Scripture photo hebrews ten twenty fourA writing friend, who recently signed a book contract and whose novel was published, received a note from a reader who not only loved the story, but also wanted to connect on social media. To my friend, the comment was like spreading fudge sauce and sprinkles on a banana split already loaded with ice cream. She was both astonished and pleased. “I have my first fan!”  

Over-the-top priceless. 

Fans are important to writers.  Spending several months, or even years, writing a story is gruesome work. Wading through the obstacle course of pursuing editors and publishers, which often takes more years, to finally see the project in print, is exhausting. Having someone tell the author they liked their work is often more than a weary writer can hope for.  

I am a fan. I can’t tell you who my favorite author is, because I don’t have ONE. I read many kinds of stories—those set in early America, the Revolutionary War, pioneers, turn-of-the-century, World War II, contemporary. All are considered faith-based. When someone recommends an author, I investigate. If I like their book, I say so.

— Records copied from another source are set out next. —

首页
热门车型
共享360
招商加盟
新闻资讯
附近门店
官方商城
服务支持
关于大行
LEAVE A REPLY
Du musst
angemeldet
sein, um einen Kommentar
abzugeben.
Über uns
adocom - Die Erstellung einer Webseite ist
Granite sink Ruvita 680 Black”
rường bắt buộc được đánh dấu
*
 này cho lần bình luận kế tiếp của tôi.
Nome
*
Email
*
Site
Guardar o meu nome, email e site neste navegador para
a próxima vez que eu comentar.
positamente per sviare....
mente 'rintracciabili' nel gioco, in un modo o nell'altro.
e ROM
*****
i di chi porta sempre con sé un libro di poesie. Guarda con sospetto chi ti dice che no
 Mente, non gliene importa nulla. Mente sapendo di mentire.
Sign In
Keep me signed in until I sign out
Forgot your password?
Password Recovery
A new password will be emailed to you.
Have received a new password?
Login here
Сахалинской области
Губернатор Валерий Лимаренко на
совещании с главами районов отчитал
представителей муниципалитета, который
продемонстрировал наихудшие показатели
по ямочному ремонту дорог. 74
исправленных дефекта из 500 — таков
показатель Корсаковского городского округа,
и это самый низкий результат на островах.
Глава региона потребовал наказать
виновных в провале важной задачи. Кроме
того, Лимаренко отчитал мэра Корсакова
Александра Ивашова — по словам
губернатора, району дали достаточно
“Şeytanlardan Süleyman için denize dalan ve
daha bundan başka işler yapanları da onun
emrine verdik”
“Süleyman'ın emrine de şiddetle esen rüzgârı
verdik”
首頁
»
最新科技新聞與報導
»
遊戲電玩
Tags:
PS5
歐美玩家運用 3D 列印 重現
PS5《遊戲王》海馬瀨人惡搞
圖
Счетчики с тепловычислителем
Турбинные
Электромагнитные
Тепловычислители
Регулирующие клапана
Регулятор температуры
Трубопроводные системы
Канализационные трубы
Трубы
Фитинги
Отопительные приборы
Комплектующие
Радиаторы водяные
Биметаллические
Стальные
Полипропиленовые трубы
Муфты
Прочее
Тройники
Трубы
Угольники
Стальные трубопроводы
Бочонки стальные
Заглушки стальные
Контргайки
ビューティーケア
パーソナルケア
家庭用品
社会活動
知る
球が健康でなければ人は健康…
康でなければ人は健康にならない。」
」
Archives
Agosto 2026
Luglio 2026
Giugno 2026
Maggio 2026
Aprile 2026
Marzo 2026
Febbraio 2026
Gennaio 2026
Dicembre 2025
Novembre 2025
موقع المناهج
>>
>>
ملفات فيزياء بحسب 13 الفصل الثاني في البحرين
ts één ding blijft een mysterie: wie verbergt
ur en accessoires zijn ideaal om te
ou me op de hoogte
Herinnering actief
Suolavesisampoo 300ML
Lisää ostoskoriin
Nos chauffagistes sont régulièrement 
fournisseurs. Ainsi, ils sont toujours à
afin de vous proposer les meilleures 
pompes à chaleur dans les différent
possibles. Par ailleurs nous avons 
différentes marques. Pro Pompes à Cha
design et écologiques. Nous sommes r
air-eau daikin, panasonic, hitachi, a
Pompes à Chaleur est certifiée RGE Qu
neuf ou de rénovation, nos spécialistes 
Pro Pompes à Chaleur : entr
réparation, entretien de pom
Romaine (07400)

 I review. I blog. I post.

 But if an author doesn’t connect with me, I remain quiet—especially if the person is writing from a Christian perspective. I know how hard that person worked to get their story out there. Just because I didn’t like it, someone else may love it. I am not willing to crush the spirit of a Christian brother or sister just because my tastes are different from theirs.

Are you a fan? Hebrews 10:24 tells us: “And let us consider how we may spur one another on toward love and good deeds.” Consider boosting an author’s spirit by telling them you liked their story. Post a review. Attend a book signing. Reward the effort expended to give you an afternoon of reading pleasure. Some aspiring author out there needs to hear from you.